Cloudy Berkey Water

Have you ever run water through your Berkey only to find that it comes out cloudy on the other side? We have customers contact us about this every so often. There are some easy things to rule out first, and then there’s the most likely culprit to look at last.

Easy Solution #1: You are using a water softener

Berkey doesn’t recommend using softened water, or water that has various salts added, as your water supply. For some, that means you may need to either utilize a bypass valve where your water softener is to get pre-softened water to use for your Berkey. Alternately, you can plumb a bypass line to places such as your sink where you normally fill your Berkey. But in any case, the filters don’t like having the extra salt and may cause some cloudiness. The extra salt may also degrade or shorten the life of your filters. So try to avoid softened water in your Berkey.

Easy Solution #2: You haven’t flushed your fluoride filters

Sometimes people will install their optional fluoride filters but will not fully flush them until they run clear. If so, then the manufacturing dust will cause cloudiness. The same can happen when you don’t prime your main Black Berkey filters enough and they still have some of that dust remaining. To test or solve this, remove the fluoride filters and see if they problem remains. If it does, try priming your Black Berkey filters a bit more to ensure any dust is all washed out.

The Likely Culprit

If those easy solutions don’t solve things, the likely culprit is actually a lot more natural. It goes back to high school chemistry. When minerals (the solute) are added to water (the solvent), they will dissolve. The more minerals you add, the higher the concentration. Once a particular solvent (water, in this case) gets enough minerals to reach the saturation point, then any extra minerals won’t dissolve.

You see this when you make a drink such as sweet tea. You can add sugar up to a point and the warm tea will dissolve the sugar. But if you keep adding sugar, it eventually just falls to the bottom of the glass. The sweet tea is considered saturated and cannot dissolve any more sugar.

How much can a solvent such as water (or sweet tea) dissolve? Well, that depends on a few things such as the temperature of the solvent, the actual solute being dissolved (sugar, minerals, etc.), and also the pH. The pH is a measure of how acidic or alkaline/basic the solution is. If you change some of the variables such as the temperature or the pH, a solvent can dissolve more or less solute. In fact, if you adjust things such as the temperature or the pH, you may actually be able to visibly watch some of the dissolved solvent “come out of solution”. What was previously already there, but not visible because it was dissolved, begins to float around in the solution (or if heavy enough like sugar falls to the bottom and accumulates).

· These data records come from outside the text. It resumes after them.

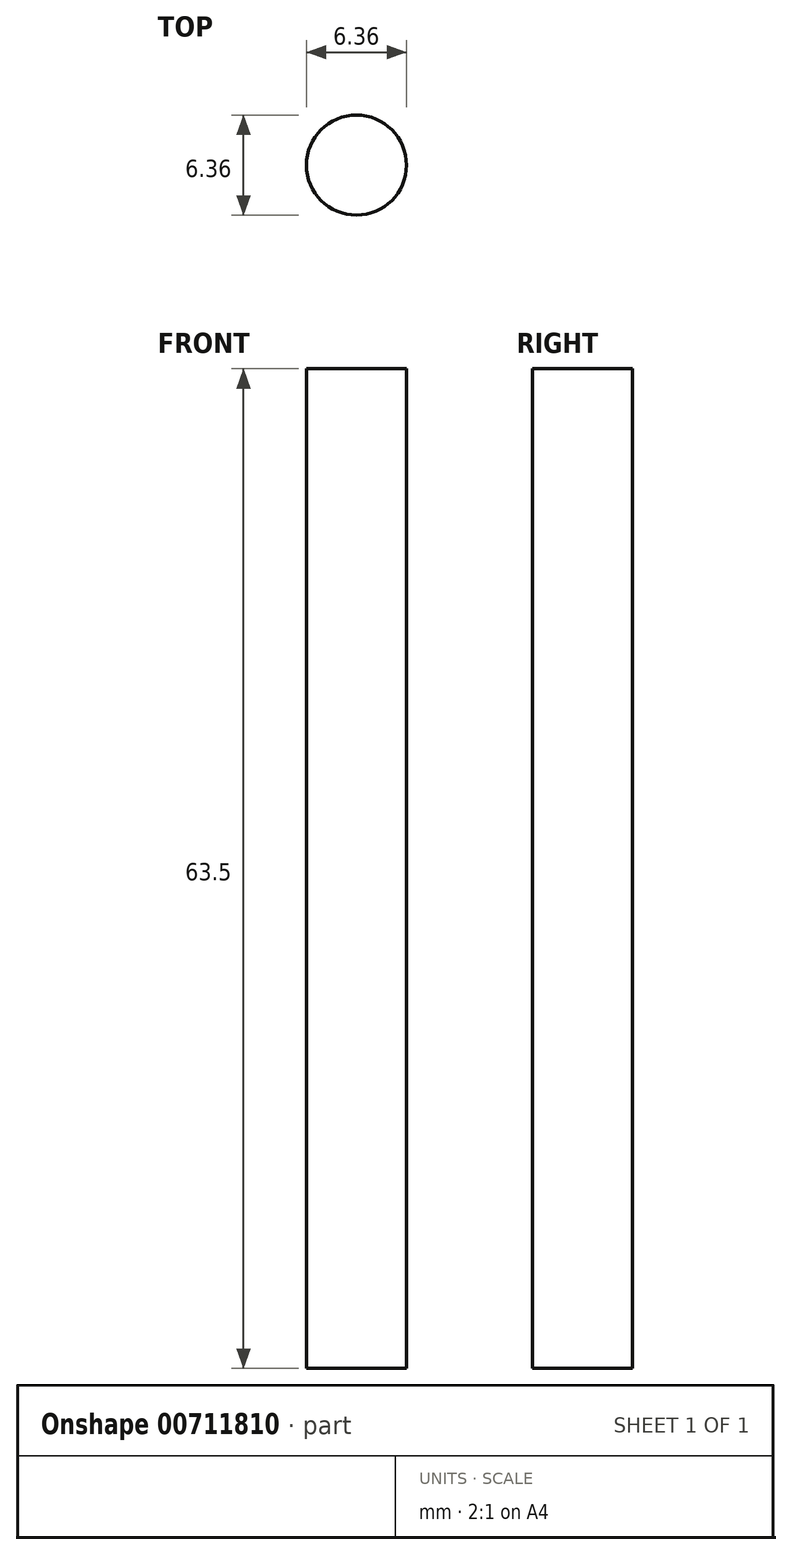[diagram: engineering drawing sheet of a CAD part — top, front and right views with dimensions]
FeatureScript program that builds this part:
annotation { "Feature Type Name" : "Feature", "Feature Type Description" : "" }
export const myFeature = defineFeature(function(context is Context, id is Id, definition is map)
    precondition{}
    {
        {
            var Q0;
            Q0=qCreatedBy(makeId("Top.planeOp"),FACE);
            var sketch = newSketch(context, id + "F0", { "sketchPlane" : qUnion([Q0])});
            skCircle(sketch, "E0", {"center": v(0, 0) * mm, "radius": 3.18 * mm});
            skSolve(sketch);
        }
        {
            var Q0;
            Q0 = qSketchRegion(id + "F0", true);
            extrude(context, id + "F1", {"entities" : qUnion([Q0]), "depth" : 63.5 * mm, "offsetDistance" : 25.4 * mm});
        }
    });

So, when you see all of that in your water, realize it was always there…you can just actually see it now. So what do you do?

Since the likely cause of the minerals becoming visible was an increase in pH, you would want to lower the pH to keep that from happening. It is normal for the pH to change any time your water comes in contact with something else (such as the Berkey filters). The manufacturer advises that the filters will tend to increase the pH just slightly. So, that’s why you may need to reduce it some. How do you do that?

The two most common ways to reduce pH in your water would be to add a common citrus acid such as lemon. It can be a few drops up top as your water filters, or even just adding a slice of lemon to the upper chamber (and it can stay in there for a while). That will lower the pH of the source water and then when the filters increase it slightly, it would still be low enough that the minerals will stay in solution.

Another option which doesn’t add as much flavor to the water would be food grade citric acid. You won’t need much, so you can experiment with small amounts to see if adding a bit will reduce the pH enough to keep all those minerals invisible.

Finally, you can also use some distilled water to dilute the concentration of the minerals. That may or may not be something you have readily available, but it would have the same effect and you should see the cloudiness go away.

But the bottom line is that normally, there isn’t anything wrong with the filter itself…it just happens to be the chemistry of the water that you’re already using!